● Task description: Please copy out every one of the following records line by line, changing nothing.

● Data lines:
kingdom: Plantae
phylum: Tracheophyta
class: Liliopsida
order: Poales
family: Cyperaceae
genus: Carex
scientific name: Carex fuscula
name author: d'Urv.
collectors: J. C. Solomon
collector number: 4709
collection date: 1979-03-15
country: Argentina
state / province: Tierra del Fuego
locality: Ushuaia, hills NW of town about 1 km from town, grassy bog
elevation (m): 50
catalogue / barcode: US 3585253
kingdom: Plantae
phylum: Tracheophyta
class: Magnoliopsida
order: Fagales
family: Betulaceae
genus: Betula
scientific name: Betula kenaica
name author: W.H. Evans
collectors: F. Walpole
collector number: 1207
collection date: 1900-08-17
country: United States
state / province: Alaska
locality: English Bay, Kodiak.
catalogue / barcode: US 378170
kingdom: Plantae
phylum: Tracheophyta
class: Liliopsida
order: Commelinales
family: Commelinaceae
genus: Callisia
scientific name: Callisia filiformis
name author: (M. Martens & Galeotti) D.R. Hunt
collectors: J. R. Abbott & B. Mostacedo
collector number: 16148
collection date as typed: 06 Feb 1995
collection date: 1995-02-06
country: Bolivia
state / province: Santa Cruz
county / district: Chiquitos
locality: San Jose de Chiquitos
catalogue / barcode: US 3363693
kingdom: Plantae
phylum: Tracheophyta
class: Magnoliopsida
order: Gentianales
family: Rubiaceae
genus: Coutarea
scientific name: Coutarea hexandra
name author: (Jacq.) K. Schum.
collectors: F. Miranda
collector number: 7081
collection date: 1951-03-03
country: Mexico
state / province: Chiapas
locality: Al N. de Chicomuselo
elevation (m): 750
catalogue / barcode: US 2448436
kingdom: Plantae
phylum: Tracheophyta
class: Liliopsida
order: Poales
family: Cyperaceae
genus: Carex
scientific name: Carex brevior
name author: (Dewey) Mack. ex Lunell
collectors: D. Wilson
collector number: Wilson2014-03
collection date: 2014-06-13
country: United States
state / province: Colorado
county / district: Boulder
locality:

● Expected answer:
kingdom: Plantae
phylum: Tracheophyta
class: Liliopsida
order: Poales
family: Cyperaceae
genus: Carex
scientific name: Carex fuscula
name author: d'Urv.
collectors: J. C. Solomon
collector number: 4709
collection date: 1979-03-15
country: Argentina
state / province: Tierra del Fuego
locality: Ushuaia, hills NW of town about 1 km from town, grassy bog
elevation (m): 50
catalogue / barcode: US 3585253
kingdom: Plantae
phylum: Tracheophyta
class: Magnoliopsida
order: Fagales
family: Betulaceae
genus: Betula
scientific name: Betula kenaica
name author: W.H. Evans
collectors: F. Walpole
collector number: 1207
collection date: 1900-08-17
country: United States
state / province: Alaska
locality: English Bay, Kodiak.
catalogue / barcode: US 378170
kingdom: Plantae
phylum: Tracheophyta
class: Liliopsida
order: Commelinales
family: Commelinaceae
genus: Callisia
scientific name: Callisia filiformis
name author: (M. Martens & Galeotti) D.R. Hunt
collectors: J. R. Abbott & B. Mostacedo
collector number: 16148
collection date as typed: 06 Feb 1995
collection date: 1995-02-06
country: Bolivia
state / province: Santa Cruz
county / district: Chiquitos
locality: San Jose de Chiquitos
catalogue / barcode: US 3363693
kingdom: Plantae
phylum: Tracheophyta
class: Magnoliopsida
order: Gentianales
family: Rubiaceae
genus: Coutarea
scientific name: Coutarea hexandra
name author: (Jacq.) K. Schum.
collectors: F. Miranda
collector number: 7081
collection date: 1951-03-03
country: Mexico
state / province: Chiapas
locality: Al N. de Chicomuselo
elevation (m): 750
catalogue / barcode: US 2448436
kingdom: Plantae
phylum: Tracheophyta
class: Liliopsida
order: Poales
family: Cyperaceae
genus: Carex
scientific name: Carex brevior
name author: (Dewey) Mack. ex Lunell
collectors: D. Wilson
collector number: Wilson2014-03
collection date: 2014-06-13
country: United States
state / province: Colorado
county / district: Boulder
locality:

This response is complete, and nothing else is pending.